6. Make an impression when delivering your work

Well, you can always just send a Word doc as an email attachment, but there are better ways. I mean, Word is great, I use it all the time, but the problem with it is that people have different versions of it on their computers, and Mac users tend to not use it at all (they mostly use Pages).

What it all comes down to is that the client can encounter some issues when viewing the files you’ve sent them, which will surely have an impact on their impression of your work.

A much safer way to do things is via Google Docs.
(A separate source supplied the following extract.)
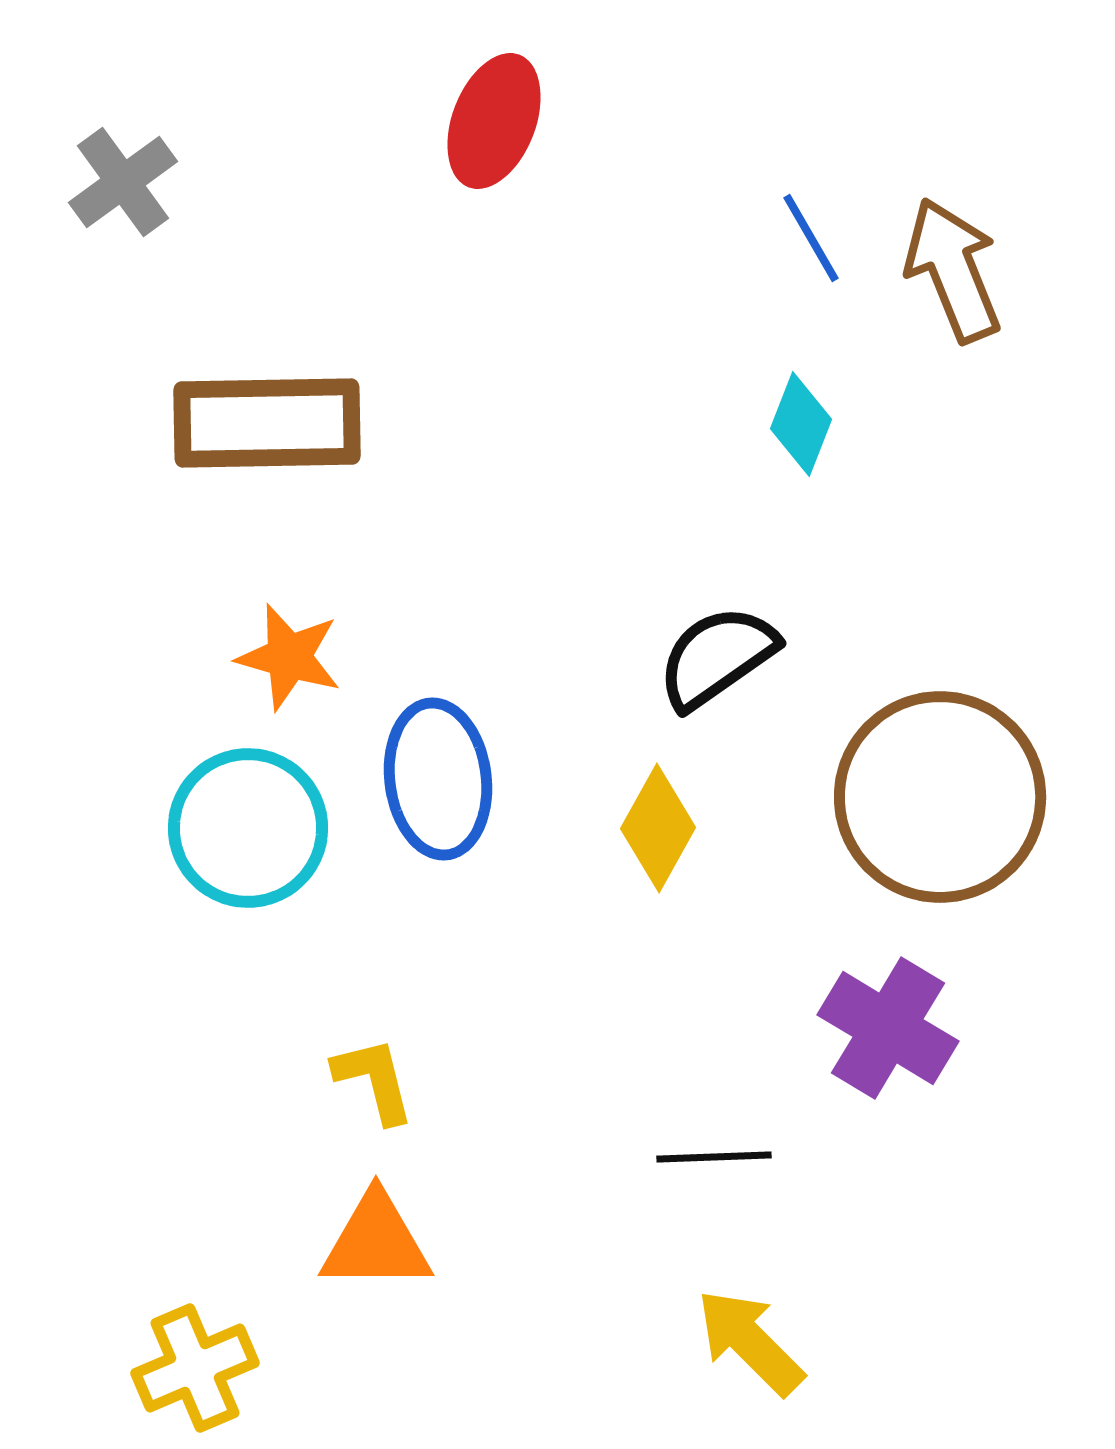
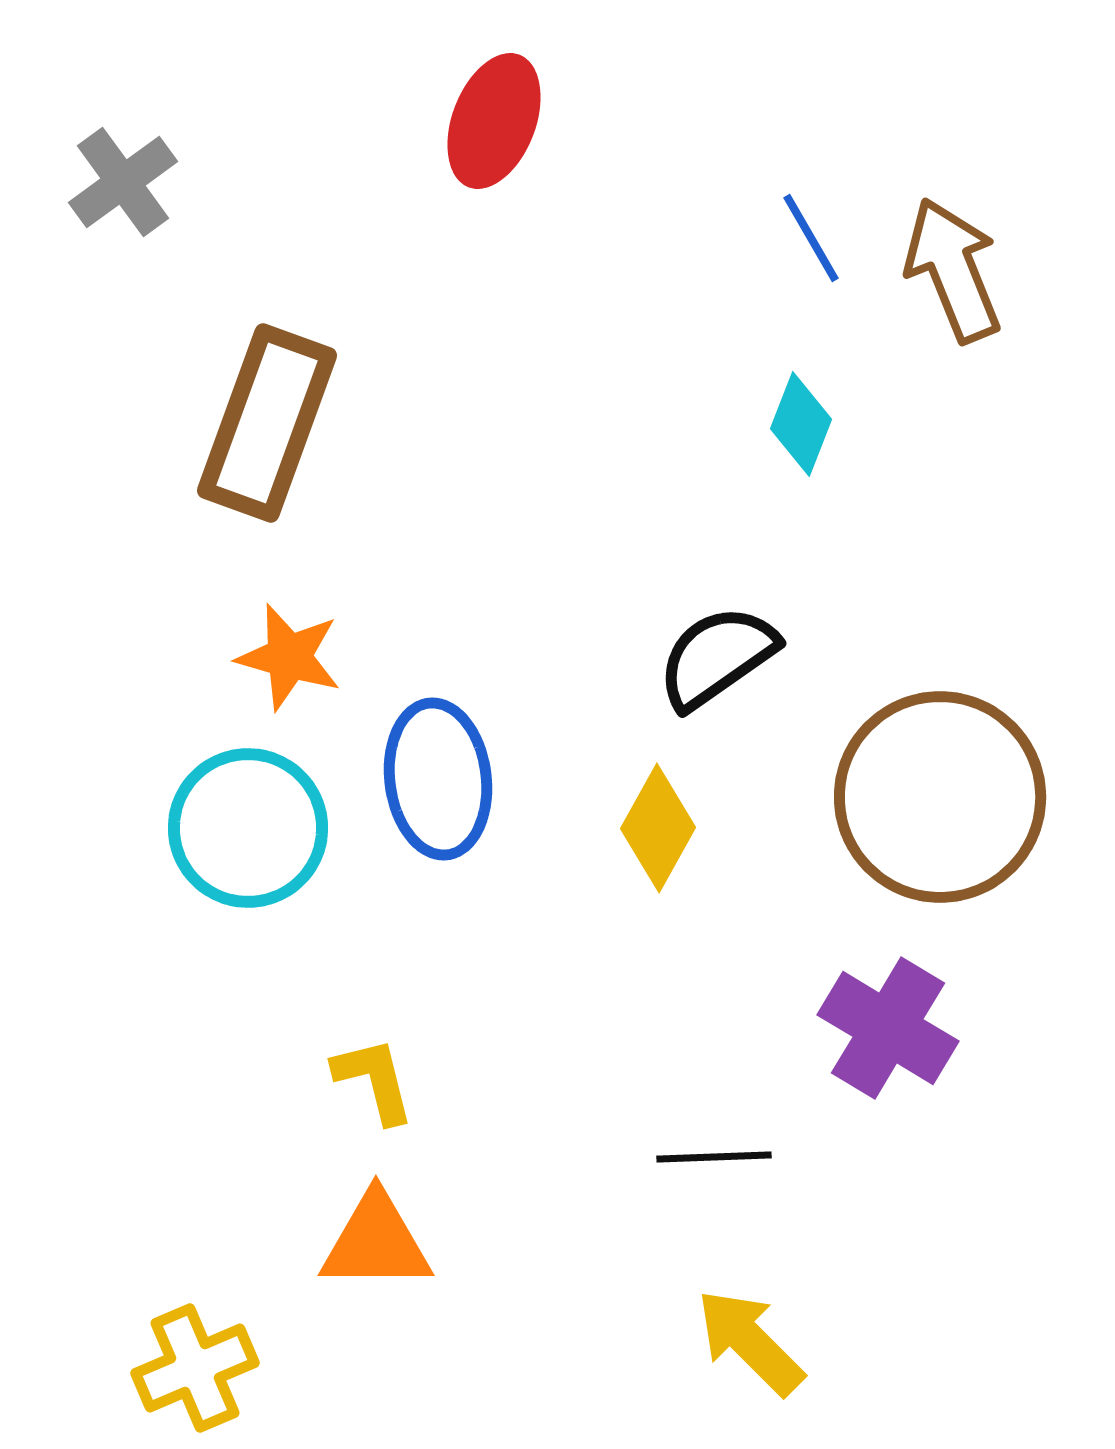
brown rectangle: rotated 69 degrees counterclockwise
Here’s why:

  • Instead of an email attachment, which can cause your whole email to get caught in the spam folder, you’re just sending a simple link.
  • You have full control over what your content looks like on all devices – everyone has the same version of Google Docs.
  • You can allow the client to comment on specific parts of your work.
  • If you just want to give them a preview, but not any editing rights, you can do so.
  • You get your own online backup of everything you send out.

(I’ve been using Google Docs as the main method of delivering my work for over a year and I really see no downsides.)

Another alternative would be to directly submit your posts to the clients content management system (CMS), most sites run on WordPress which makes the process very straight forward.

Your client can then check over your content and schedule it.


In the end, the level to which your client will be happy with the freelance blogging service you’ve provided them depends just as much on the quality of the product itself as it does on the quality of the process/communication.

More than that, even if the content you’ve delivered is lacking in any way, you can still make your client happy through good communication – by listening carefully and fixing the issues.

At the end of the day, as freelance bloggers, we should focus not only on what we deliver (or how good our skills are), but also on how we deliver it.